**TEXTAUSZUG**:
═══

Die 23-jährige Epidemiologin Angelina aus Tansania beschäftigt sich derweil lieber mit praktischen Fragen: Sie erforscht die Verbreitung von HIV/AIDS und verwendet einen mathematischen Ansatz, um herauszufinden, warum die Schätzungen von Infektionszahlen so unterschiedlich sind. "Ich will wissen, wie diese Unterschiede zustande kommen, und wie man verlässliche Zahlen erreichen kann", erklärt sie ihre Forschungsmotivation.

Gute Ausstattung, gute Zusammenarbeit

Um Forschern wie Angelina ein produktives Umfeld zu ermöglichen, wurde das AIMS gut ausgestattet: Mit einem nagelneuen Computerzentrum und einer Bibliothek, die aus Spenden von Verlagen und Professoren aufgebaut wurde. Auch Natasha aus Madagaskar ist begeistert von den technischen Hilfsmitteln - und vom Verhältnis zwischen Lehrenden und Lernenden. Es sei wie zwischen Eltern und Kindern, sagt sie. "Die Lehrer helfen uns und stehen uns sehr nahe." In ihrem Heimatland sei die Kluft zwischen Studenten und Professoren viel größer, und deshalb ist sie froh, beim AIMS arbeiten zu können - und hoch motiviert dazu: "Wenn man hier nicht weiterkommt, dann liegt das nicht an den Bedingungen oder den Lehrern, sondern daran, dass man sich nicht genug Mühe gegeben hat."

Forschung begeistert nicht nur europäische WissenschaftlerBild: AP/Bayer

Zu den Schirmherren des Instituts gehören immerhin namhafte Astrophysiker wie Stephen Hawking, zu den Sponsoren zählen die Ford Foundation, Vodafone und Partneruniversitäten Oxford, Cambridge, Paris und natürlich die Kapstädter Universitäten UCT, Western Cape und Stellenbosch. Ironie des Schicksals, denn gerade Stellenbosch galt einst als die intellektuelle Hochburg des weißen Rassenwahns.

Rassismus ist längst kein Thema mehr

Am AIMS jedoch spielt Hautfarbe keine Rolle mehr, wie Direktor Fritz Hahne berichtet: "Wenn ich die Studenten begrüße, dann sage ich, ich bin ein Afrikaner wie Ihr alle auch, ich bin nur zufällig weiß. Das akzeptieren sie vollständig." Er kann sich nicht erinnern, dass die verschiedenen Hautfarben und -schattierungen jemals zur Sprache gekommen wären. "Und das ist sehr schön, dass wir das schon erreicht haben."

═══

(Gespeicherte Einträge)

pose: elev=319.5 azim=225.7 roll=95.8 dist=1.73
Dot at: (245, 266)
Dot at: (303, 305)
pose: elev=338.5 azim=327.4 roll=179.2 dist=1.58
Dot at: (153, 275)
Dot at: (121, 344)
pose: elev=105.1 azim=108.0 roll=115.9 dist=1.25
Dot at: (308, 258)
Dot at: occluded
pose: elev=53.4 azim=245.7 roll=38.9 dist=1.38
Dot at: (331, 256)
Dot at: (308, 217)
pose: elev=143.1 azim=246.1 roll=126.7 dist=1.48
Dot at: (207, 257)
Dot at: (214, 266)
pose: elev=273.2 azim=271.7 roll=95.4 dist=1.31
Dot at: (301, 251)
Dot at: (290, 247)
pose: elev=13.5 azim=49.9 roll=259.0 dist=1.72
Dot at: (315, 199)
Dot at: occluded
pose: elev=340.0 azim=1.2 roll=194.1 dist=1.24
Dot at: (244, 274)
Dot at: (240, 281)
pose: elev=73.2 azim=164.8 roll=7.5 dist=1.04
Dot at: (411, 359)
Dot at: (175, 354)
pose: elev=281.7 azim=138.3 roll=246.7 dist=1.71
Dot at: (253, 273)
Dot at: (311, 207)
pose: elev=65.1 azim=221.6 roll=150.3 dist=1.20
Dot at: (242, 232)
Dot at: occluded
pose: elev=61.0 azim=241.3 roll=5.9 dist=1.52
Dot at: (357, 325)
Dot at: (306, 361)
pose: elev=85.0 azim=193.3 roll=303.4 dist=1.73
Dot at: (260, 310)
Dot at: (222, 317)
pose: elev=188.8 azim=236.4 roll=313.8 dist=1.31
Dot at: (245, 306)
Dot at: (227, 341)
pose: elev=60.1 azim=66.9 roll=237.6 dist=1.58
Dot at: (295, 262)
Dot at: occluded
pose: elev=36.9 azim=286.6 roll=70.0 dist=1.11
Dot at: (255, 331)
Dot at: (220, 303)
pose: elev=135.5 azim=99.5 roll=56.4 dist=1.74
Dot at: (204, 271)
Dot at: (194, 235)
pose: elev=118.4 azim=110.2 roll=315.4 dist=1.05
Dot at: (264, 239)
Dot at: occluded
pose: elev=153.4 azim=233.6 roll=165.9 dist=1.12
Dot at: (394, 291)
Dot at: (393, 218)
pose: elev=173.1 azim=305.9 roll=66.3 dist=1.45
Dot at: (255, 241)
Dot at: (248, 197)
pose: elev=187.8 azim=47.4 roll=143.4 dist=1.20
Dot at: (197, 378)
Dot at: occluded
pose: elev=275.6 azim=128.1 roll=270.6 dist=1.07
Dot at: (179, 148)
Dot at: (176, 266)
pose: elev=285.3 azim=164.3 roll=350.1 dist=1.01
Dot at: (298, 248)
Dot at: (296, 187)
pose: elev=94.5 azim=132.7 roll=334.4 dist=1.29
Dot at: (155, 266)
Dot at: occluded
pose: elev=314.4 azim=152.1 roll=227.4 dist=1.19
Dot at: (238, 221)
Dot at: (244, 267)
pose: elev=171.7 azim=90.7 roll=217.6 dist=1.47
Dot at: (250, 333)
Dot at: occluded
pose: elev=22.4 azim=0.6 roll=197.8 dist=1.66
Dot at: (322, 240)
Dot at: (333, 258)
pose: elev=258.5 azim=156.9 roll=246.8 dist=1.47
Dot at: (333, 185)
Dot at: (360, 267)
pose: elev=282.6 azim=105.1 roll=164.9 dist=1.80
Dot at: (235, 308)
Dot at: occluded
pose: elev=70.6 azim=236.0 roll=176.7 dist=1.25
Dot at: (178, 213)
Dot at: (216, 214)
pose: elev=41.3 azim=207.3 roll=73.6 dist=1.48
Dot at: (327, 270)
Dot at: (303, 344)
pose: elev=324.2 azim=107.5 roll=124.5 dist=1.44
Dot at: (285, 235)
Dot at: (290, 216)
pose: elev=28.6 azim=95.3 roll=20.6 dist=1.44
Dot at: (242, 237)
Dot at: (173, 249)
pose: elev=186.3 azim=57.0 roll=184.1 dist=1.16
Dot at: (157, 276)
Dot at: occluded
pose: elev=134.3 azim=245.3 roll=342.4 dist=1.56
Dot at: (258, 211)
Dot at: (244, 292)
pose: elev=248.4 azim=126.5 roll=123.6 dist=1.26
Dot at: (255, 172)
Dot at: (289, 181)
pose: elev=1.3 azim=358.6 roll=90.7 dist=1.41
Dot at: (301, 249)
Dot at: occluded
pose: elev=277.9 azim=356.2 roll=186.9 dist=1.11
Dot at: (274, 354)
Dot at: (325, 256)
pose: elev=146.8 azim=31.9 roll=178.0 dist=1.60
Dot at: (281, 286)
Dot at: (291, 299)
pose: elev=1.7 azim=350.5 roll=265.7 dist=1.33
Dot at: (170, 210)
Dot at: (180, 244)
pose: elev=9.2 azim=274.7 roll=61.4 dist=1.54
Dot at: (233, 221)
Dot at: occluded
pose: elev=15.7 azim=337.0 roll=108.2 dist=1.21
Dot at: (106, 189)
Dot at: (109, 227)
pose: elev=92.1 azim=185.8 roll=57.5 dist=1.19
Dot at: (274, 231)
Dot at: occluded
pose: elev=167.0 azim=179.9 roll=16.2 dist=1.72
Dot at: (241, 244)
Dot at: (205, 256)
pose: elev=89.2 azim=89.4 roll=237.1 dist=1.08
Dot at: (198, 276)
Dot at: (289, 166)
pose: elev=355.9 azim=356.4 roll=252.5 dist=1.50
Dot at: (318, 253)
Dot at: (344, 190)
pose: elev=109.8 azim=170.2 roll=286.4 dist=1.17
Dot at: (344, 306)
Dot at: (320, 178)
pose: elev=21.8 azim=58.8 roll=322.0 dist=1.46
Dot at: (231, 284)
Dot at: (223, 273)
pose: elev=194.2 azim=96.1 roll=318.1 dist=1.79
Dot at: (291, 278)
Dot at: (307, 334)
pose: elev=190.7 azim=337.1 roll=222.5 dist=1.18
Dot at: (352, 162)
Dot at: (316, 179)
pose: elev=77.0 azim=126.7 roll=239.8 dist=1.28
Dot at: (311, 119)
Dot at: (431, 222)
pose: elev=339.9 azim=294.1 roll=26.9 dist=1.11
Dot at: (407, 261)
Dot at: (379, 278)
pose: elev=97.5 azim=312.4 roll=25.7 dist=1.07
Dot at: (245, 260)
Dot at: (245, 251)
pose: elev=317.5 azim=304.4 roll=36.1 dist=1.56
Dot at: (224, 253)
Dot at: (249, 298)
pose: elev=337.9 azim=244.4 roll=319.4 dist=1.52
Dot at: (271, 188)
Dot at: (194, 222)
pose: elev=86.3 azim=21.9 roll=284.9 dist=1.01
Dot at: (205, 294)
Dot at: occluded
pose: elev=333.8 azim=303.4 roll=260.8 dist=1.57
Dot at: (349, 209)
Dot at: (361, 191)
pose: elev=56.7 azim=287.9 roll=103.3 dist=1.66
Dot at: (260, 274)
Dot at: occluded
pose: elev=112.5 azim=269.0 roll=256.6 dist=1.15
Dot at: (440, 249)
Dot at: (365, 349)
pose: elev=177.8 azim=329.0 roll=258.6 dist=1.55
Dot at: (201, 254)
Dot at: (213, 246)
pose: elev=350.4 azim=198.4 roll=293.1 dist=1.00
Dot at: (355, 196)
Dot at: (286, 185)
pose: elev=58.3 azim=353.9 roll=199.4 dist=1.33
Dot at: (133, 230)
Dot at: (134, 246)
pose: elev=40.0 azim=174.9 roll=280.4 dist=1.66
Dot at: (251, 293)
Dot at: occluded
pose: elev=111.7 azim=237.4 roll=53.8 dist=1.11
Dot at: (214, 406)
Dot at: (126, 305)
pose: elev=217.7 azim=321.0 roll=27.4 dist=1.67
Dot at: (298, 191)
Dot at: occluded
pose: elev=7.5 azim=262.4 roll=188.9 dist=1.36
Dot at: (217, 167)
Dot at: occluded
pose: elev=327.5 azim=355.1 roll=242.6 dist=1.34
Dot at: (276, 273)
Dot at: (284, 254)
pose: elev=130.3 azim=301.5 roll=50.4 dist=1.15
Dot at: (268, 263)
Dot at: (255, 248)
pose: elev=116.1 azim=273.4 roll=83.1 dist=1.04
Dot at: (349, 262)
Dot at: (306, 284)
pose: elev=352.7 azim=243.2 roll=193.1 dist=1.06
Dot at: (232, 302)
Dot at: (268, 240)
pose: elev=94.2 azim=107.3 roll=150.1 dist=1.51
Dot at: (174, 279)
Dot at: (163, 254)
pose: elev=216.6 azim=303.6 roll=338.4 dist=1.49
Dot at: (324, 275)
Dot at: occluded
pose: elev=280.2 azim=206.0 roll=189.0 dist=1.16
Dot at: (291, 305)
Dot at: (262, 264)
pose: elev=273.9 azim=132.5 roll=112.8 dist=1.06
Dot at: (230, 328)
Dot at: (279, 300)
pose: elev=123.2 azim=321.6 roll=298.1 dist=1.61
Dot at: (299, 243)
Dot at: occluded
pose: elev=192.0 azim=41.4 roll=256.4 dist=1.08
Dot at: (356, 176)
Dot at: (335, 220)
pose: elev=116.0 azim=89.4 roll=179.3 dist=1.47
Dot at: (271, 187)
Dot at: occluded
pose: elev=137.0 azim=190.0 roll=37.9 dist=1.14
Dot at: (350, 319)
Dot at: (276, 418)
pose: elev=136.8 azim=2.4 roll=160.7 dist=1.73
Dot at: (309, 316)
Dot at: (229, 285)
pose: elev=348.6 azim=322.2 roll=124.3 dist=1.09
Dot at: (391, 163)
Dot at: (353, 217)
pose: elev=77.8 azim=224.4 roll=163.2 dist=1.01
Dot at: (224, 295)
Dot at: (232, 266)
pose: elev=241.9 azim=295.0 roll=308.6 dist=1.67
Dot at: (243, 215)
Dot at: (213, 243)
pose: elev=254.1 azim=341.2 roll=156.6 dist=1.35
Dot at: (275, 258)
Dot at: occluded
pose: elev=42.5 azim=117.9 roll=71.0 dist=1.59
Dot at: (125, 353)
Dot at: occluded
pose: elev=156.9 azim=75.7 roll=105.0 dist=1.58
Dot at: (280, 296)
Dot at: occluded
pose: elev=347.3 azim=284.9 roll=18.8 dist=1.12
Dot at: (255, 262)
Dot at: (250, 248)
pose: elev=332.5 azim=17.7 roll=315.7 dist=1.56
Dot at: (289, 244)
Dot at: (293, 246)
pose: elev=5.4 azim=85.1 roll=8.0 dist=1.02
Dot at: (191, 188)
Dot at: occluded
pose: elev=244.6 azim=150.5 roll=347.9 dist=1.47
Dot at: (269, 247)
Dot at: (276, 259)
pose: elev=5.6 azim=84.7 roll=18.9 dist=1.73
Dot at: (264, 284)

═══

**ARBEITSANWEISUNGEN**:
1. Tippe aus dem Artikel über das AIMS alles von „Die 23-jährige Epidemiologin“ bis hinunter zu „sie ihre Forschungsmotivation.“ originalgetreu ab.
2. Beantworte zum Artikel über das AIMS folgende Fragen:
(a) Aus welchem Land stammt die Epidemiologin Angelina?
(b) Womit vergleicht Natasha das Verhältnis zwischen Lehrenden und Lernenden?
(c) Wer ist Direktor des AIMS?
3. Setze den Artikel über das AIMS im Anschluss an seinen letzten Satz fort.

**AUFGABENERGEBNISSE**:
1.
Die 23-jährige Epidemiologin Angelina aus Tansania beschäftigt sich derweil lieber mit praktischen Fragen: Sie erforscht die Verbreitung von HIV/AIDS und verwendet einen mathematischen Ansatz, um herauszufinden, warum die Schätzungen von Infektionszahlen so unterschiedlich sind. "Ich will wissen, wie diese Unterschiede zustande kommen, und wie man verlässliche Zahlen erreichen kann", erklärt sie ihre Forschungsmotivation.

2.
(a) Aus Tansania.
(b) Mit dem Verhältnis zwischen Eltern und Kindern.
(c) Fritz Hahne.

3.
Tutorin Anahita New möchte mit AIMS als "panafrikanischer Gemeinschaft" auch noch etwas Anderes erreichen: Dass die Studenten dort ganz nebenbei einen ihnen unbekannten Kontinent kennen lernen - den eigenen. Die Wissenschaftler, die ins Institut kommen, hätten oft am Anfang eine sehr enge und lokale Vorstellung davon, was ein Afrikaner ist, erzählt sie. "Dieses Schubladendenken werfen sie hier komplett über den Haufen. Nach ein paar Monaten sind sie sehr viel offener gegenüber all denen, die eben auch zu Afrika gehören - und die zuvor noch aus einer ganz fremden Welt zu stammen schienen."

Die Welt der Surfer und Touristen hingegen bleibt den meisten Studenten auch auf lange Sicht fremd, denn inmitten der Tüftelei an ihren mathematischen Problemen im AIMS gibt es nur wenige Gelegenheiten für einen Strandbesuch gleich nebenan. "Ich hatte noch keine Zeit dafür", bestätigt Student Dorianu. Aber er kann den Strand von seinem Zimmer aus sehen: "Gestern habe ich beobachtet, wie die Wellen sich bewegen, und wie ein Surfer versucht hat, vorwärts zu kommen. Das ist sehr inspirierend für mich - denn es geht dabei ja um Mathematik und Physik."